### Work required
Within the entries below, find each line containing the word "down" and copy it.

### Given records
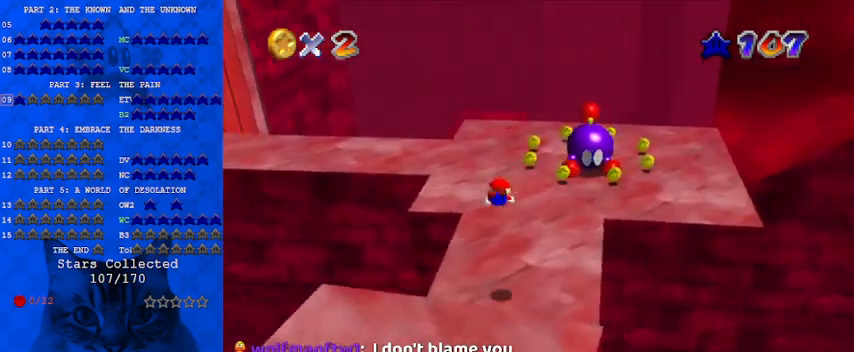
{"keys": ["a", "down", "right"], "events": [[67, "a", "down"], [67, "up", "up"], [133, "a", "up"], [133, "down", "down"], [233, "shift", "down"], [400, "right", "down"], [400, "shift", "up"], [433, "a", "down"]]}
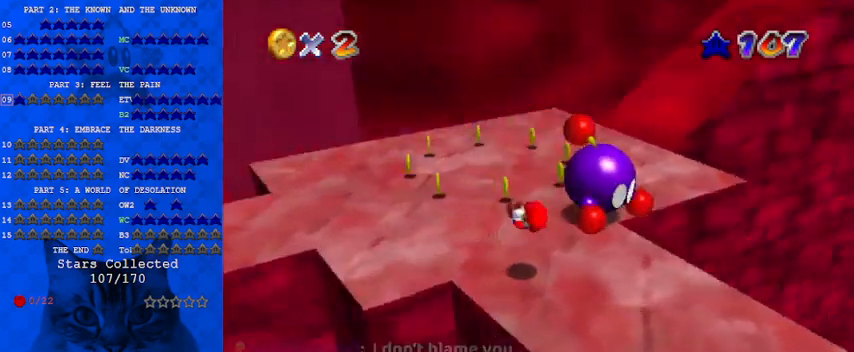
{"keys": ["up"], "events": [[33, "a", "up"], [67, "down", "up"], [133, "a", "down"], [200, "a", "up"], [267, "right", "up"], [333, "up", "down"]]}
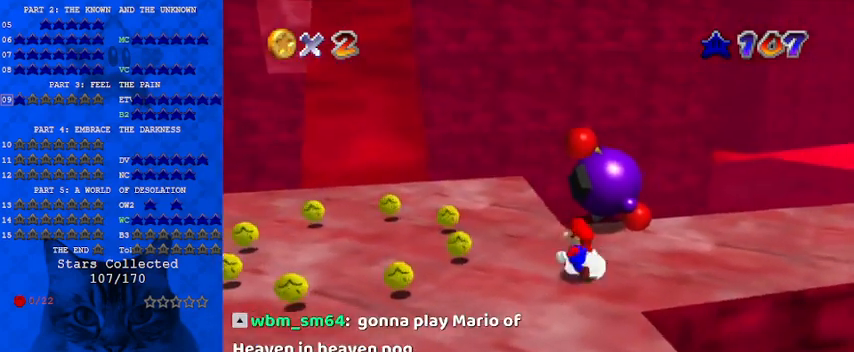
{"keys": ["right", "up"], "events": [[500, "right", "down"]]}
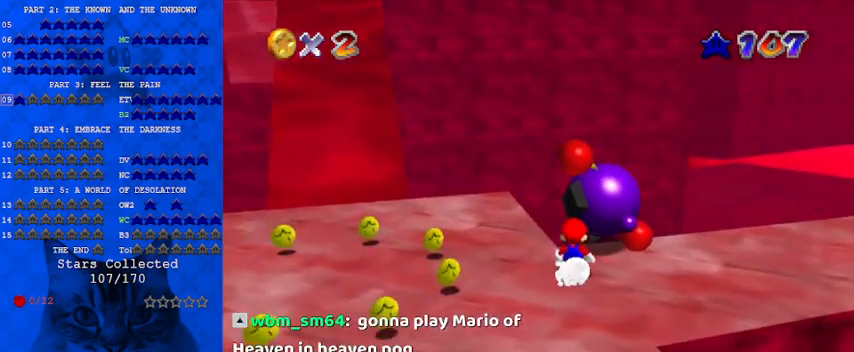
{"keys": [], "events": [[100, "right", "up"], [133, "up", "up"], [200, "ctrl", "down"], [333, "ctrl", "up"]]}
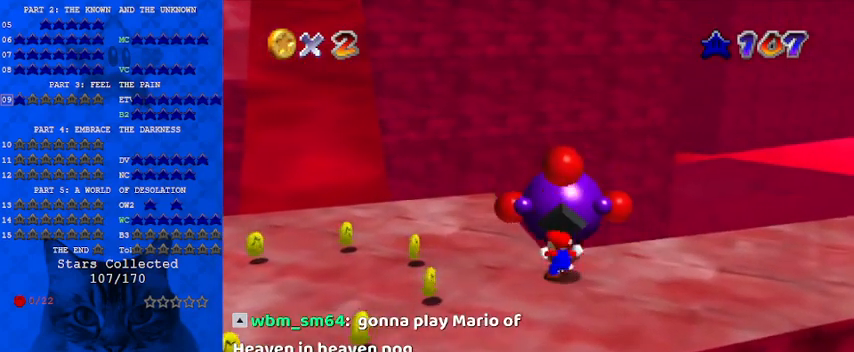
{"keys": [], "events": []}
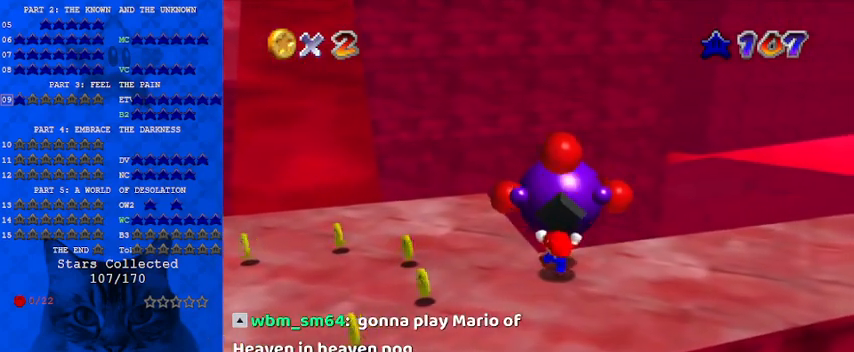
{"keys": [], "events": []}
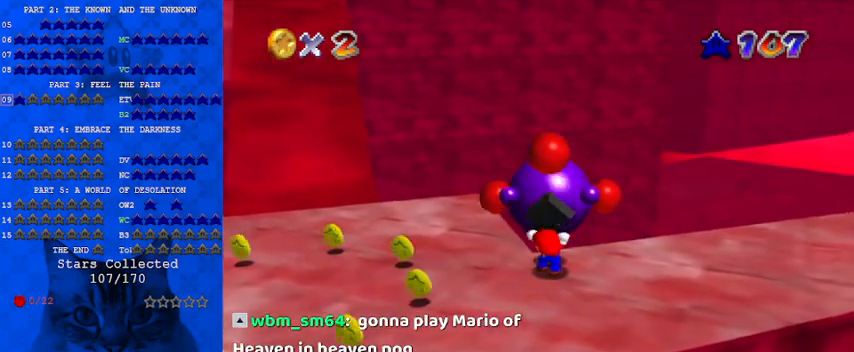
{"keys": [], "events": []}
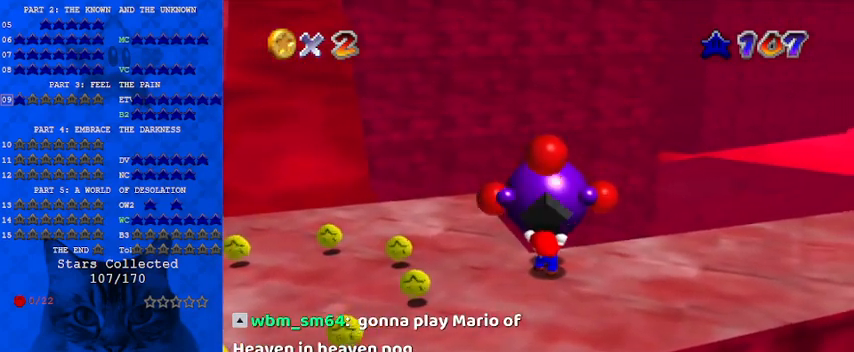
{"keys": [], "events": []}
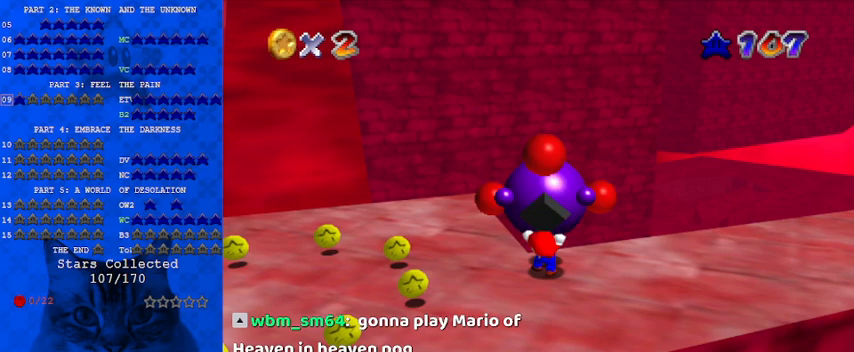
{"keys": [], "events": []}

### Response below
{"keys": ["a", "down", "right"], "events": [[67, "a", "down"], [67, "up", "up"], [133, "a", "up"], [133, "down", "down"], [233, "shift", "down"], [400, "right", "down"], [400, "shift", "up"], [433, "a", "down"]]}
{"keys": ["up"], "events": [[33, "a", "up"], [67, "down", "up"], [133, "a", "down"], [200, "a", "up"], [267, "right", "up"], [333, "up", "down"]]}
{"keys": ["right", "up"], "events": [[500, "right", "down"]]}
{"keys": [], "events": [[100, "right", "up"], [133, "up", "up"], [200, "ctrl", "down"], [333, "ctrl", "up"]]}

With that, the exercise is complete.